C’est le marché qui tranchera — et, ironiquement, il le fait déjà très bien : les prix ne cessent d'augmenter ! Ainsi, les forts revenus disposeront de grandes surfaces tandis que les plus modestes s’éloignent de leur cadre de vie initial, optent pour la colocation, ou prolongent leur séjour chez leurs parents. Ce mouvement a largement démarré et est visible dans toute l'Europe. C'est la baisse de pouvoir d'achat qui imposera le partage des surfaces.
Dans le secteur de l’habitat, la sobriété énergétique soulève des problématiques spécifiques. Abaisser la température intérieure, par exemple, peut rapidement entraîner des risques d’humidité, de moisissures, voire de salubrité.
Quelles pistes concrètes existent pour réduire l’impact climatique du secteur immobilier suisse ?
Dans le secteur de l’habitat, la sobriété énergétique soulève des problématiques spécifiques. Abaisser la température intérieure, par exemple, peut rapidement entraîner des risques d’humidité, de moisissures, voire de salubrité. Contrairement à la mobilité, où « rouler moins » ne pose pas ce genre de problèmes, réduire la consommation énergétique d’un bâtiment peut affecter directement les conditions de vie.

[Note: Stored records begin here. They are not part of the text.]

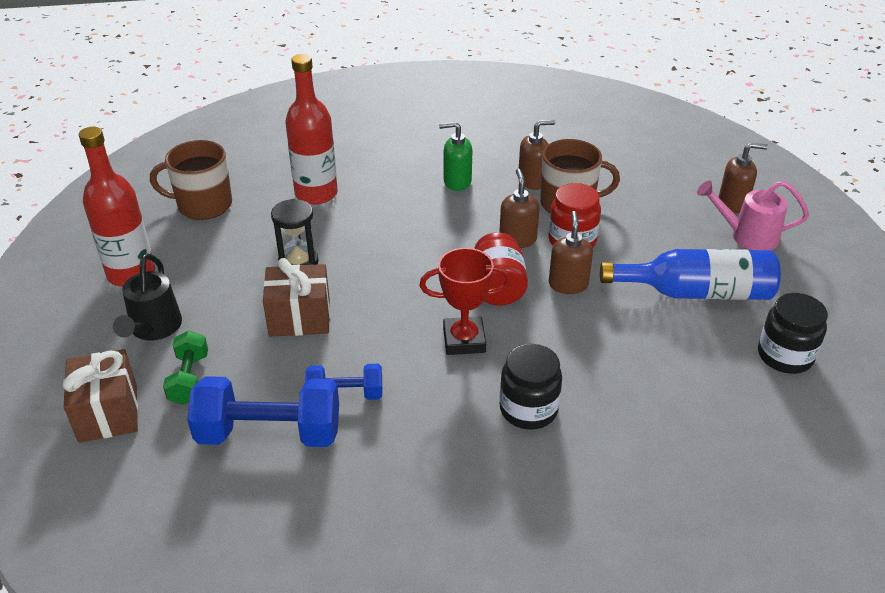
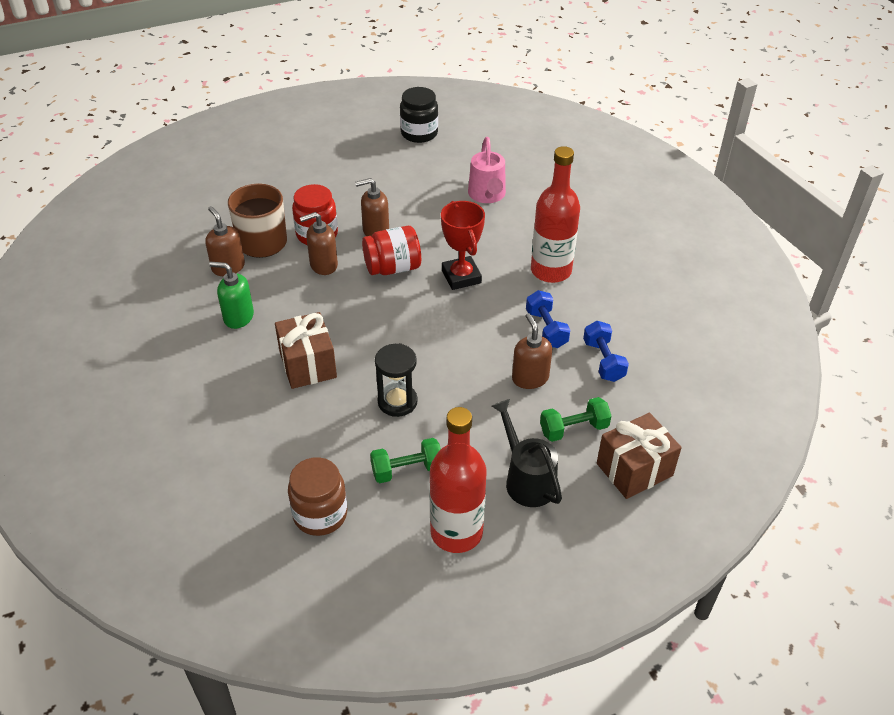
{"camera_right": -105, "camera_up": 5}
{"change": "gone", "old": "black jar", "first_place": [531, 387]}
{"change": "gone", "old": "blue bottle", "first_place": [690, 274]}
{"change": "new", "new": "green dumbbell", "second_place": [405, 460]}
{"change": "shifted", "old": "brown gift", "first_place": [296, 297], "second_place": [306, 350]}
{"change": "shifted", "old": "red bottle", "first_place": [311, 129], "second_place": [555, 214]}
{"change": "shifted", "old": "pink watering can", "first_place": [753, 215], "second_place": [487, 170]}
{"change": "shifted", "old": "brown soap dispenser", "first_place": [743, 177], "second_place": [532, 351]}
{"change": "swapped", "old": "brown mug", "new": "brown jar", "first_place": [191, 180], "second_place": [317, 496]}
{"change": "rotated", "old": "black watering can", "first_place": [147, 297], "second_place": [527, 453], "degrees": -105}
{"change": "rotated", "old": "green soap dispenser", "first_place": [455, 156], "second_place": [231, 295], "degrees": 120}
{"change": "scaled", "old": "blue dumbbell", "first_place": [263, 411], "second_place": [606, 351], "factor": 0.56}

Ces enjeux ne peuvent être résolus que par des moyens techniques souvent longs à mettre en œuvre et très exigeants en main-d’œuvre. À défaut, il faut envisager une mutualisation des espaces. C'est physique, il n'y a pas d'alternative.
Le secteur immobilier fait actuellement face à une suroffre de bureaux. Ces espaces, une fois réaménagés, ne pourraient-ils pas répondre au besoin croissant de logements intégrant davantage d’espaces mutualisés ?
C’est un bon exemple de ce que recouvre le partage de l’espace. Quelle part du sol — et plus largement de l’espace construit — souhaitons-nous allouer à l’agriculture, au rapatriement de productions décarbonées, au logement, ou encore aux services ?
Avec la généralisation du télétravail et la montée en puissance du commerce en ligne, la demande en bureaux et en surfaces commerciales a considérablement reculé. Il y a là une belle opportunité pour récupérer ces surfaces. Toutefois, pour le faire, cela nécessite souvent le changement des règlements communaux et d'aménagements du territoire. Autrement dit, il s’agit avant tout d’un enjeu politique.